Tito Munoz, who came to be known as "Tito the Builder," made his political debut at a Republican rally during the 2008 presidential campaign.

"My job today is to introduce to you a great American, the Governor of Alaska and the next Vice President of the United States: Sarah Palin," Tito says.

The Colombian-born Munoz in his yellow hardhat became an outspoken supporter of the McCain-Palin ticket on national TV. His defense of "Joe the Plumber" and strong criticism of what he called liberal media bias brought him to the attention of the McCain-Palin ticket.

"Tito isn't pleased with how the Obama campaign and their media friends have been roughing up Joe the Plumber," Palin said during that first rally.

"It's an honor because I was not expecting that publicity, but I'm a construction owner I'm a construction guy," Munoz says now. "I'm just doing what I have to do as an American."

He stayed involved in politics.
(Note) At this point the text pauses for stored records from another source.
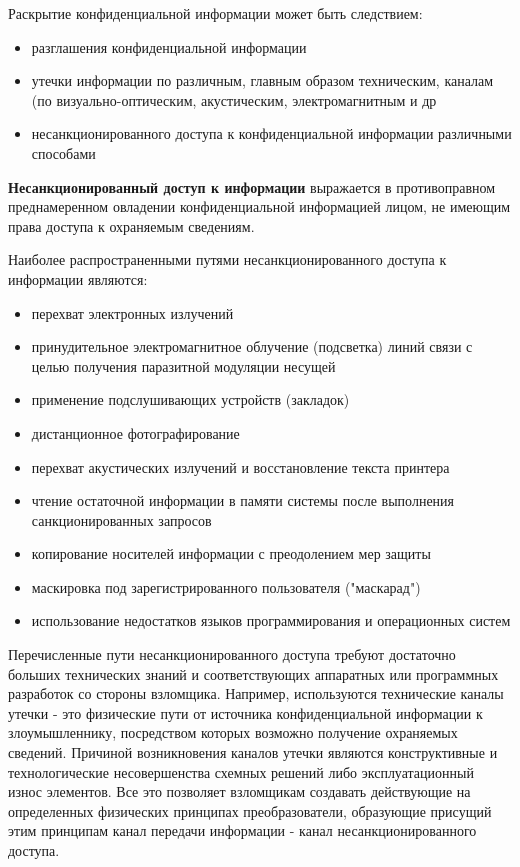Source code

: Раскрытие конфиденциальной информации может быть следствием:
\begin{itemize}
    \item разглашения конфиденциальной информации
    \item утечки информации по различным, главным образом техническим, каналам
        (по визуально-оптическим, акустическим, электромагнитным и др
    \item несанкционированного доступа к конфиденциальной информации различными способами
\end{itemize}

\textbf{Несанкционированный доступ к информации} выражается в противоправном преднамеренном
овладении конфиденциальной информацией лицом, не имеющим права доступа к охраняемым сведениям.

Наиболее распространенными путями несанкционированного доступа к информации являются:
\begin{itemize}
    \item перехват электронных излучений
    \item принудительное электромагнитное облучение (подсветка) линий связи с целью получения
        паразитной модуляции несущей
    \item применение подслушивающих устройств (закладок)
    \item дистанционное фотографирование
    \item перехват акустических излучений и восстановление текста принтера
    \item чтение остаточной информации в памяти системы после выполнения санкционированных запросов
    \item копирование носителей информации с преодолением мер защиты
    \item маскировка под зарегистрированного пользователя ("маскарад")
    \item использование недостатков языков программирования и операционных систем
\end{itemize}

Перечисленные пути несанкционированного доступа требуют достаточно больших технических знаний и
соответствующих аппаратных или программных разработок со стороны взломщика. Например, используются
технические каналы утечки - это физические пути от источника конфиденциальной информации к
злоумышленнику, посредством которых возможно получение охраняемых сведений. Причиной возникновения
каналов утечки являются конструктивные и технологические несовершенства схемных решений либо
эксплуатационный износ элементов. Все это позволяет взломщикам создавать действующие на определенных
физических принципах преобразователи, образующие присущий этим принципам канал передачи информации
- канал несанкционированного доступа.

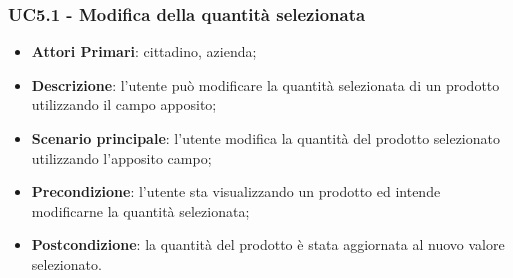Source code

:  \subsubsection{UC5.1 - Modifica della quantità selezionata}
 \begin{itemize}
 	\item \textbf{Attori Primari}: cittadino, azienda\glo;
 	\item \textbf{Descrizione}: l'utente può modificare la quantità selezionata di un prodotto utilizzando il campo apposito;
 	\item \textbf{Scenario principale}: l'utente modifica la quantità del prodotto selezionato utilizzando l'apposito campo;
 	\item \textbf{Precondizione}: l'utente sta visualizzando un prodotto ed intende modificarne la quantità selezionata;
 	\item \textbf{Postcondizione}: la quantità del prodotto è stata aggiornata al nuovo valore selezionato.
 \end{itemize}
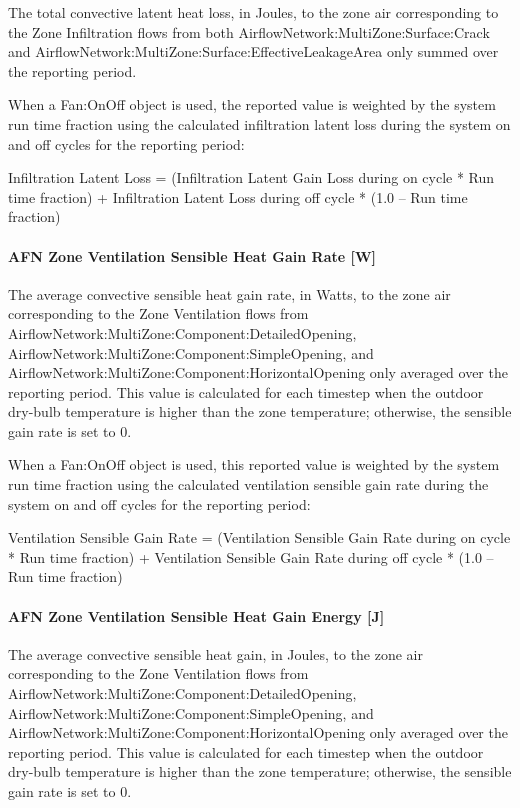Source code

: The total convective latent heat loss, in Joules, to the zone air corresponding to the Zone Infiltration flows from both AirflowNetwork:MultiZone:Surface:Crack and AirflowNetwork:MultiZone:Surface:EffectiveLeakageArea only  summed over the reporting period.

When a Fan:OnOff object is used, the reported value is weighted by the system run time fraction using the calculated infiltration latent loss during the system on and off cycles for the reporting period:

Infiltration Latent Loss = (Infiltration Latent Gain Loss during on cycle * Run time fraction) + Infiltration Latent Loss during off cycle * (1.0 -- Run time fraction)

\paragraph{AFN Zone Ventilation Sensible Heat Gain Rate {[}W{]}}\label{afn-zone-ventilation-sensible-heat-gain-rate-w}

The average convective sensible heat gain rate, in Watts, to the zone air corresponding to the Zone Ventilation flows from AirflowNetwork:MultiZone:Component:DetailedOpening, AirflowNetwork:MultiZone:Component:SimpleOpening, and AirflowNetwork:MultiZone:Component:HorizontalOpening only averaged over the reporting period. This value is calculated for each timestep when the outdoor dry-bulb temperature is higher than the zone temperature; otherwise, the sensible gain rate is set to 0.

When a Fan:OnOff object is used, this reported value is weighted by the system run time fraction using the calculated ventilation sensible gain rate during the system on and off cycles for the reporting period:

Ventilation Sensible Gain Rate = (Ventilation Sensible Gain Rate during on cycle * Run time fraction) + Ventilation Sensible Gain Rate during off cycle * (1.0 -- Run time fraction)

\paragraph{AFN Zone Ventilation Sensible Heat Gain Energy {[}J{]}}\label{afn-zone-Ventilation-sensible-heat-gain-energy-j}

The average convective sensible heat gain, in Joules, to the zone air corresponding to the Zone Ventilation flows from AirflowNetwork:MultiZone:Component:DetailedOpening, AirflowNetwork:MultiZone:Component:SimpleOpening, and AirflowNetwork:MultiZone:Component:HorizontalOpening only averaged over the reporting period. This value is calculated for each timestep when the outdoor dry-bulb temperature is higher than the zone temperature; otherwise, the sensible gain rate is set to 0.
At last year's Tea Party rally in Washington, D.C., he compared some of President Obama's policies to those of Venezuelan President Hugo Chavez.
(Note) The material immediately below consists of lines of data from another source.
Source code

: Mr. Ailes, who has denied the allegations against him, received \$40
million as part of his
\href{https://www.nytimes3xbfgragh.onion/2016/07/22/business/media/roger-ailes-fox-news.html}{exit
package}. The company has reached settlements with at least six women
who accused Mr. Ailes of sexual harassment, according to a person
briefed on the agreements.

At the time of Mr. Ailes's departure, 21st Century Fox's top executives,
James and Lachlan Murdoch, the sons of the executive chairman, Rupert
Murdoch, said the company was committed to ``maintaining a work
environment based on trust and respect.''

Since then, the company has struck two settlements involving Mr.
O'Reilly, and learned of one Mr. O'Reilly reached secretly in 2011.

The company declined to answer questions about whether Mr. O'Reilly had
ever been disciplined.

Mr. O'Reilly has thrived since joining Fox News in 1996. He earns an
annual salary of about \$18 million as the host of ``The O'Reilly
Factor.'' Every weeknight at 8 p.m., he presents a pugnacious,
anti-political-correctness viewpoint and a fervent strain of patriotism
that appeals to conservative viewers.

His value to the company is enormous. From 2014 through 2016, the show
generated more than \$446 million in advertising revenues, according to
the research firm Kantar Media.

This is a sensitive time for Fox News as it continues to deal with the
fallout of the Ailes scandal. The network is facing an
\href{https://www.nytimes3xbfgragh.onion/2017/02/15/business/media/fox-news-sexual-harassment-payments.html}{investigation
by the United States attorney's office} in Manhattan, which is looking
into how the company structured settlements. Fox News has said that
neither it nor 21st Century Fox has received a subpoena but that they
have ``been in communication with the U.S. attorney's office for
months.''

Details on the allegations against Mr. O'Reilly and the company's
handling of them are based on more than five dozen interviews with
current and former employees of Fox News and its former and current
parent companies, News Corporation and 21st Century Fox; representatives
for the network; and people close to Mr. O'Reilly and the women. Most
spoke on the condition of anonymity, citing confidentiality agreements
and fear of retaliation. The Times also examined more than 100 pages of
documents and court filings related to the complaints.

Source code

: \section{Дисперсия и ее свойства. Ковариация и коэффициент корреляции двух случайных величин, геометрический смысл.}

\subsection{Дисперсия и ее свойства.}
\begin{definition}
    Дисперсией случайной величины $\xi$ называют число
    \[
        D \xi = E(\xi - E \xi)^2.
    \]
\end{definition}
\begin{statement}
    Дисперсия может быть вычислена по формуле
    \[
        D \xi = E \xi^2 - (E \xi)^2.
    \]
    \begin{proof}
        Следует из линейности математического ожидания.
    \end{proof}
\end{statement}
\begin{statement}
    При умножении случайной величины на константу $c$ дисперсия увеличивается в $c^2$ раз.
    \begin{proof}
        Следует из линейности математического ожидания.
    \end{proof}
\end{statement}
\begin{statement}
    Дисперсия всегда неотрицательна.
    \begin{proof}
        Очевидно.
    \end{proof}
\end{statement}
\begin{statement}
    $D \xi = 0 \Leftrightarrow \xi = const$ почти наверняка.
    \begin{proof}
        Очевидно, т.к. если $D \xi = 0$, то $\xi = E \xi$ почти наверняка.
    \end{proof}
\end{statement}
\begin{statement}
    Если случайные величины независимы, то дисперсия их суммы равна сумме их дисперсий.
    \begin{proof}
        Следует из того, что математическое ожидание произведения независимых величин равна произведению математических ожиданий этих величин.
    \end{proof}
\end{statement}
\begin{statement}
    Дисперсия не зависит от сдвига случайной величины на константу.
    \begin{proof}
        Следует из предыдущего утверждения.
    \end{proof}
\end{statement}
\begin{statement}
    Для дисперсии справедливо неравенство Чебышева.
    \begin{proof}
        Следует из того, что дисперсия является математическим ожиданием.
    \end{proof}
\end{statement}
"We have to fight back, we don't need the media to tell us we can't do it," he said. "We have to march and we have to take back our nation."
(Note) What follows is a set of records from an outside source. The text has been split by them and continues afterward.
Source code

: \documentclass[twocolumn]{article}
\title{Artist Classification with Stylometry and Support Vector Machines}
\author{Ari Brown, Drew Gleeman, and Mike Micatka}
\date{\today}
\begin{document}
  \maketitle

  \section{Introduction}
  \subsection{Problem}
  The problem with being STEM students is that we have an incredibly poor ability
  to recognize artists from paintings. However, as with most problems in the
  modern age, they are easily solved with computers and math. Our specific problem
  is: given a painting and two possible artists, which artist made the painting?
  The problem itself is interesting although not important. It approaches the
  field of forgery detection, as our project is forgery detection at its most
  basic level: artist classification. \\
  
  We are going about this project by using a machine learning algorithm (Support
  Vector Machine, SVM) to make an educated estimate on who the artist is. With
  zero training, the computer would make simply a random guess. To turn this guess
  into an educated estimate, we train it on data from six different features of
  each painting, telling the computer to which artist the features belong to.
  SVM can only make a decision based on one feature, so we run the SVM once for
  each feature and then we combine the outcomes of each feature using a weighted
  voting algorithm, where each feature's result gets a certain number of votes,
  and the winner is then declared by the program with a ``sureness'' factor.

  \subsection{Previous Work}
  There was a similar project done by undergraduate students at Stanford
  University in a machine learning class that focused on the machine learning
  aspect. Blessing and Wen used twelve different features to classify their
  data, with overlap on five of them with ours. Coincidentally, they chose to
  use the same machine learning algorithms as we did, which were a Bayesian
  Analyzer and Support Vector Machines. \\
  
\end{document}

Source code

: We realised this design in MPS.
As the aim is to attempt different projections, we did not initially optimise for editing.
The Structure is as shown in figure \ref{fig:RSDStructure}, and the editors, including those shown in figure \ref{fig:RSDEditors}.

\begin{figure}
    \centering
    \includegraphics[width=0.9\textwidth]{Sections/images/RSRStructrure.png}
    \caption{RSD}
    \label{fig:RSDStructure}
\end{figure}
For Munoz, that first step in taking back the nation is to run for Virginia's state senate seat for the 36th district in the Republican primary. If elected, Munoz would be the first foreign-born Hispanic to serve in Virginia's state legislature.

He says his primary issue is job creation.

"We have to remove regulations and remove taxation," he says of his strategies to helping create jobs.

Munoz lives in Prince William County, which is known for its tough stance against undocumented immigrants. He says he does not support granting legal status to undocumented immigrants but argues that any efforts to detain them must be lawful.

"We cannot destroy the individual liberties of the citizen just to be looking for illegal aliens," he says.

Munoz will face Jeff Frederick, the ousted head of the Virginia Republican party, in an Aug. 23 primary. Frederick, a former state legislator, says he is running to change politics as usual in Virginia. The winner will run against the longtime incumbent Democrat Linda Toddy Puller.